August 28th in African American History – William Patrick Foster

William Patrick FosterAugust 28, 2010 William Patrick Foster, creator of the Florida A&M University “Marching 100,” died.

Foster was born August 25, 1919 in Kansas City, Kansas. He earned his Bachelor of Music Education degree from the University of Kansas in 1941, his Master of Arts degree in music from Wayne State University in 1950, and his Doctor of Education degree in music from Teachers College, Columbia University in 1955.

When Foster became director of the band in 1946, the school was known as the Florida Agricultural and Mechanical College for Negroes. He introduced over 30 new techniques to the band which have become standard procedures for high school and college bands nationwide. In 1989, France chose the Florida A&M band as America’s official representative in the Bastille Day Parade celebrating the Bicentennial of the French Revolution.

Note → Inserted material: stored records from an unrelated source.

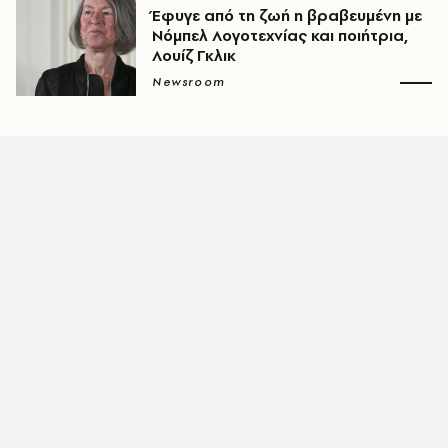
Έφυγε από τη ζωή η βραβευμένη με
Νόμπελ Λογοτεχνίας και ποιήτρια,
Λουίζ Γκλικ
Newsroom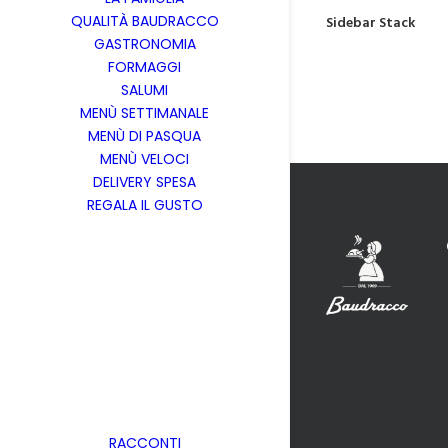
QUALITÀ BAUDRACCO
Sidebar Stack
GASTRONOMIA
FORMAGGI
SALUMI
MENÙ SETTIMANALE
MENÙ DI PASQUA
MENÙ VELOCI
DELIVERY SPESA
REGALA IL GUSTO
RACCONTI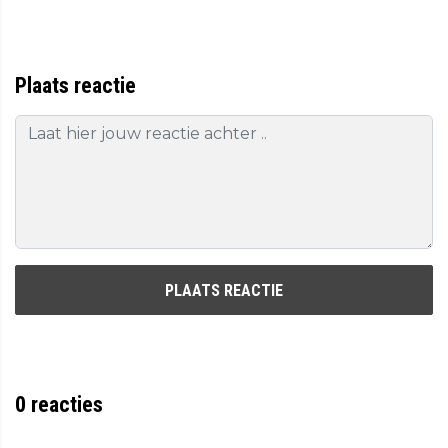
Plaats reactie
PLAATS REACTIE
0
reacties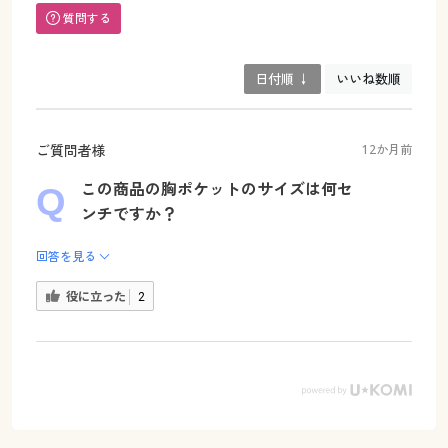
質問する
日付順 ↓
いいね数順
ご質問者様
12か月前
この商品の胸ポケットのサイズは何セ
ンチですか？
回答を見る
役に立った
2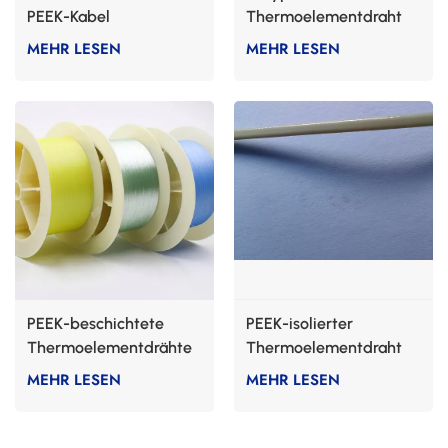
PEEK-Kabel
Thermoelementdraht
MEHR LESEN
MEHR LESEN
PEEK-beschichtete
PEEK-isolierter
Thermoelementdrähte
Thermoelementdraht
Typ K
MEHR LESEN
MEHR LESEN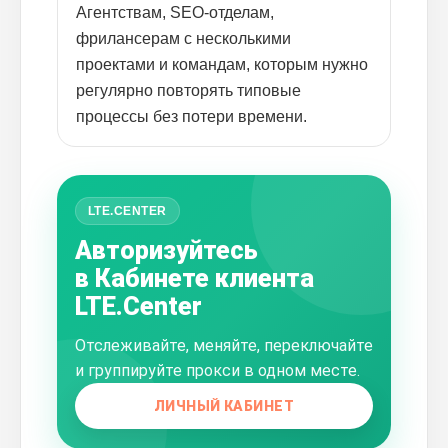
Агентствам, SEO-отделам,
фрилансерам с несколькими
проектами и командам, которым нужно
регулярно повторять типовые
процессы без потери времени.
LTE.CENTER
Авторизуйтесь
в Кабинете клиента
LTE.Center
Отслеживайте, меняйте, переключайте
и группируйте прокси в одном месте.
ЛИЧНЫЙ КАБИНЕТ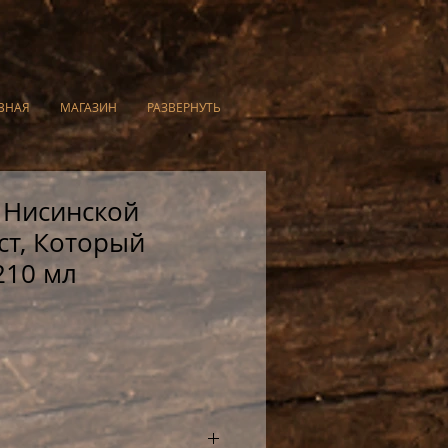
ВНАЯ
МАГАЗИН
РАЗВЕРНУТЬ
 Нисинской
ст, Который
210 мл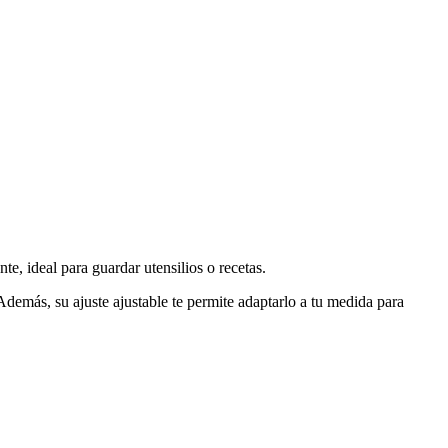
e, ideal para guardar utensilios o recetas.
 Además, su ajuste ajustable te permite adaptarlo a tu medida para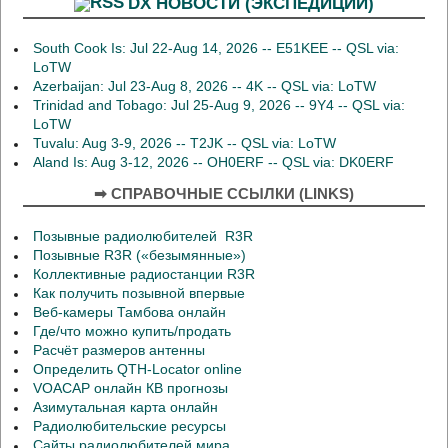
DX НОВОСТИ (ЭКСПЕДИЦИИ)
South Cook Is: Jul 22-Aug 14, 2026 -- E51KEE -- QSL via:
LoTW
Azerbaijan: Jul 23-Aug 8, 2026 -- 4K -- QSL via: LoTW
Trinidad and Tobago: Jul 25-Aug 9, 2026 -- 9Y4 -- QSL via:
LoTW
Tuvalu: Aug 3-9, 2026 -- T2JK -- QSL via: LoTW
Aland Is: Aug 3-12, 2026 -- OH0ERF -- QSL via: DK0ERF
➡ СПРАВОЧНЫЕ ССЫЛКИ (LINKS)
Позывные радиолюбителей R3R
Позывные R3R («безымянные»)
Коллективные радиостанции R3R
Как получить позывной впервые
Веб-камеры Тамбова онлайн
Где/что можно купить/продать
Расчёт размеров антенны
Определить QTH-Locator online
VOACAP онлайн КВ прогнозы
Азимутальная карта онлайн
Радиолюбительские ресурсы
Сайты радиолюбителей мира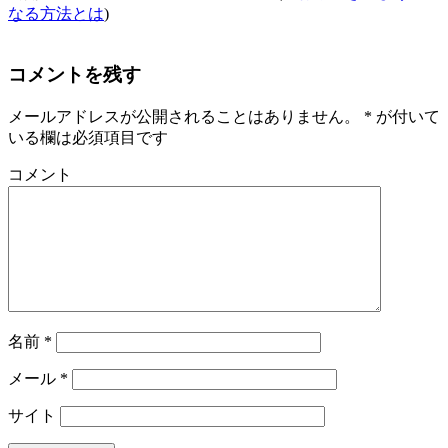
なる方法とは
)
コメントを残す
メールアドレスが公開されることはありません。
*
が付いて
いる欄は必須項目です
コメント
名前
*
メール
*
サイト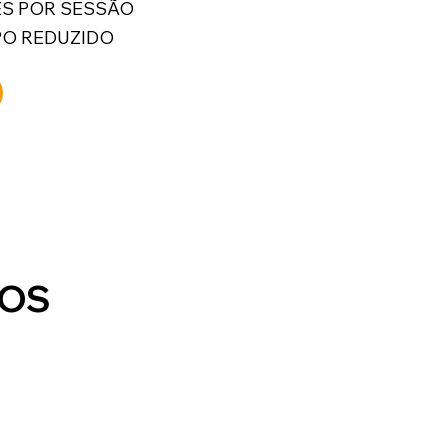
ES POR SESSÃO
PO REDUZIDO
LOS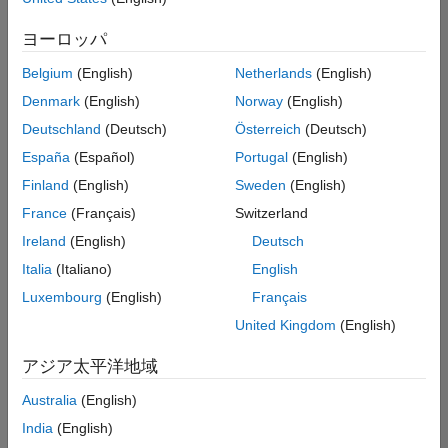
た
求
人
ヨーロッパ
の
保
存
Belgium
(English)
Netherlands
(English)
Denmark
(English)
Norway
(English)
Deutschland
(Deutsch)
Österreich
(Deutsch)
一
部
España
(Español)
Portugal
(English)
の
Finland
(English)
Sweden
(English)
求
France
(Français)
Switzerland
人
情
Ireland
(English)
Deutsch
報
Italia
(Italiano)
English
は
Luxembourg
(English)
Français
翻
訳
United Kingdom
(English)
さ
れ
アジア太平洋地域
て
Australia
(English)
い
ま
India
(English)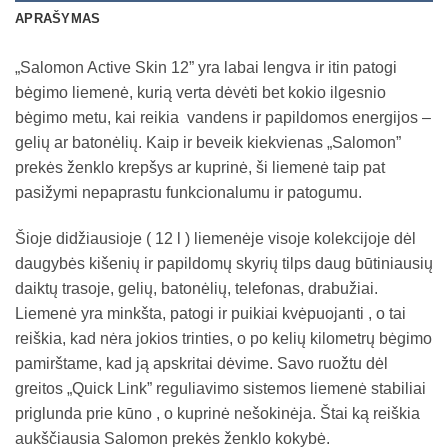
APRAŠYMAS
„Salomon Active Skin 12” yra labai lengva ir itin patogi
bėgimo liemenė, kurią verta dėvėti bet kokio ilgesnio
bėgimo metu, kai reikia vandens ir papildomos energijos –
gelių ar batonėlių. Kaip ir beveik kiekvienas „Salomon”
prekės ženklo krepšys ar kuprinė, ši liemenė taip pat
pasižymi nepaprastu funkcionalumu ir patogumu.
Šioje didžiausioje ( 12 l ) liemenėje visoje kolekcijoje dėl
daugybės kišenių ir papildomų skyrių tilps daug būtiniausių
daiktų trasoje, gelių, batonėlių, telefonas, drabužiai.
Liemenė yra minkšta, patogi ir puikiai kvėpuojanti , o tai
reiškia, kad nėra jokios trinties, o po kelių kilometrų bėgimo
pamirštame, kad ją apskritai dėvime. Savo ruožtu dėl
greitos „Quick Link” reguliavimo sistemos liemenė stabiliai
priglunda prie kūno , o kuprinė nešokinėja. Štai ką reiškia
aukščiausia Salomon prekės ženklo kokybė.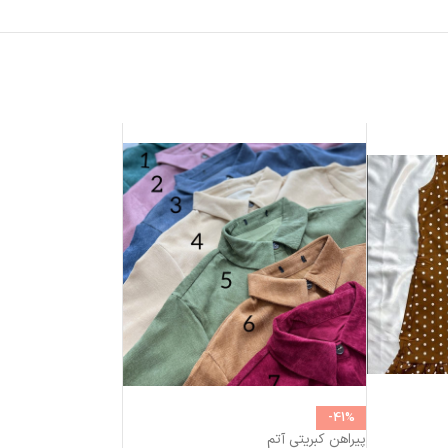
-41%
پیراهن کبریتی آتم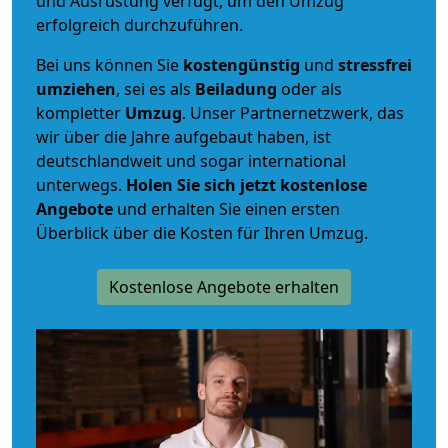
und Ausrüstung verfügt, um den Umzug
erfolgreich durchzuführen.
Bei uns können Sie
kostengünstig
und
stressfrei
umziehen
, sei es als
Beiladung
oder als
kompletter
Umzug
. Unser Partnernetzwerk, das
wir über die Jahre aufgebaut haben, ist
deutschlandweit und sogar international
unterwegs.
Holen Sie sich jetzt kostenlose
Angebote
und erhalten Sie einen ersten
Überblick über die Kosten für Ihren Umzug.
Kostenlose Angebote erhalten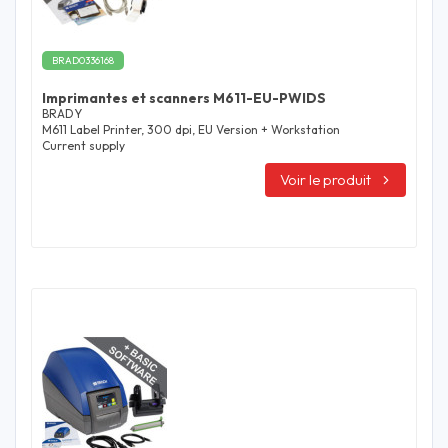
BRAD0336168
Imprimantes et scanners M611-EU-PWIDS
BRADY
M611 Label Printer, 300 dpi, EU Version + Workstation
Current supply
Voir le produit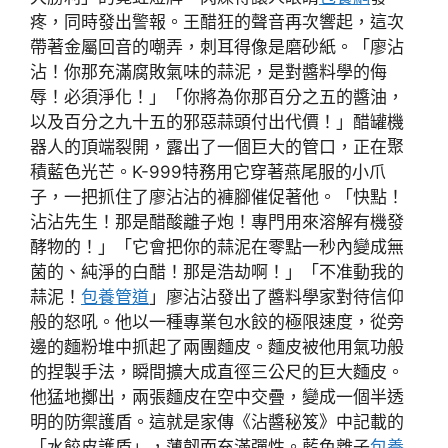
疼，同時發出警報。王醋狂的聲音再次響起，這次
帶著金屬回音的嘲弄，刺耳得像是磨砂紙。「廖沾
沾！你那充滿腐敗氣味的蒜泥，是對醬料學的侮
辱！必須淨化！」「你將為你那百分之五的醬油，
以及百分之九十五的邪惡蒜頭付出代價！」醋罐機
器人的頂端裂開，露出了一個巨大的管口，正在聚
積藍色光芒。K-999特務用它穿著燕尾服的小爪
子，一把抓住了廖沾沾的褲腳催促著他。「快點！
沾沾先生！那是醋酸離子炮！專門用來溶解有機發
酵物的！」「它會把你的蒜泥在零點一秒內變成無
菌的、純淨的白醋！那是浩劫啊！」「不准動我的
蒜泥！
包養管道
」廖沾沾發出了醬料學家對待信仰
般的怒吼。他以一種專業包水餃的極限速度，從旁
邊的麵粉堆中抓起了兩團麵皮。麵皮被他用氣功般
的捏製手法，瞬間擴大成直徑三公尺的巨大麵皮。
他猛地擲出，兩張麵皮在空中交疊，變成一個半透
明的防禦護盾。這就是家傳《沾醬秘笈》中記載的
「水餃皮護盾」，薄韌而充滿彈性。藍色離子
包養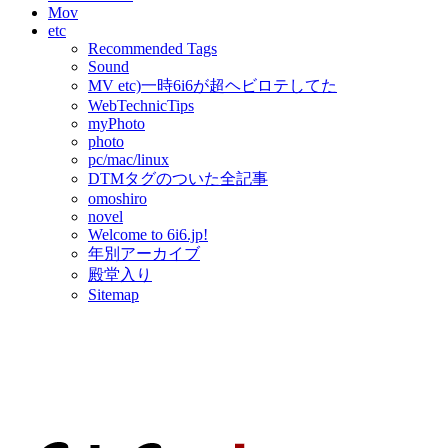
Mov
etc
Recommended Tags
Sound
MV etc)一時6i6が超ヘビロテしてた
WebTechnicTips
myPhoto
photo
pc/mac/linux
DTMタグのついた全記事
omoshiro
novel
Welcome to 6i6.jp!
年別アーカイブ
殿堂入り
Sitemap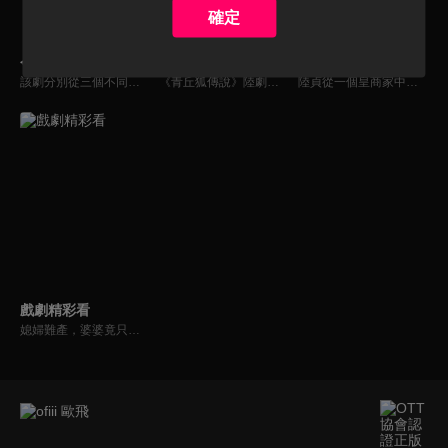
確定
今生也是第一次
青丘狐傳說
陸貞傳奇
該劇分別從三個不同年代的女性視角展開，講述三個時代下年輕人在人生轉折的重要階段遇到的壓力和挑戰。從笑中有淚的時代家庭中展現女性的無數種可能，擁抱未來人生中的每一個“第一次” 。
《青丘狐傳說》陸劇線上看。改編清代蒲松齡著名小說《聊齋志異》。摘取小說中《阿繡》、《封三娘》、《嬰寧》、《胡四相公》、《長亭》、《恆娘》這六個故事進行二次創作，講述了在「存天理，滅人慾」的炎涼世態下，至情至性的「狐們」在愛欲悲歡中的浮沉糾葛。
陸貞從一個皇商家中的大小姐到因躲避追殺罪名而進入宮中，從一個小宮女到被孝昭帝高演賞識，步步高升成為高級女官，並與武成帝高湛相戀。最終北齊在孝昭帝的文治、武成帝的武略和女相陸貞的文才武略之下，日漸興盛，成了中土第一強國。
戲劇精彩看
媳婦難產，婆婆竟只願保子宮？！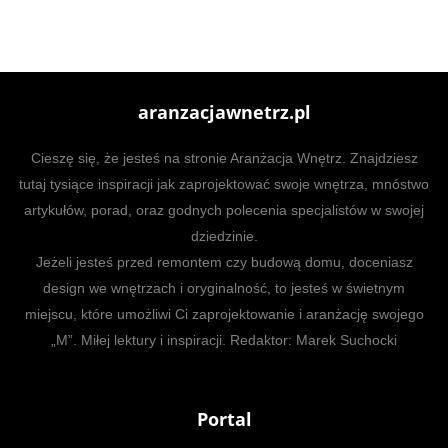
aranzacjawnetrz.pl
Cieszę się, że jesteś na stronie Aranżacja Wnętrz. Znajdziesz
tutaj tysiące inspiracji jak zaprojektować swoje wnętrza, mnóstwo
artykułów, porad, oraz godnych polecenia specjalistów w swojej
dziedzinie.
Jeżeli jesteś przed remontem czy budową domu, doceniasz
design we wnętrzach i oryginalność, to jesteś w świetnym
miejscu, które umożliwi Ci zaprojektowanie i aranżację swojego
„M”. Miłej lektury i inspiracji. Redaktor: Marek Suchocki
Portal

In 1992, Sports Illustrated Magazine declared the Florida A&M band the best marching band in the country.

Foster retired in 1998 and was the first recipient of the United States Achievement Academy Hall of Fame Award. Also in 1998, he was elected to the National Band Association Hall of Distinguished Band Conductors, the most prestigious honor a bandmaster can receive. Foster authored “Band Pageantry: A Guide for the Marching Band” and “The Man Behind the Baton.”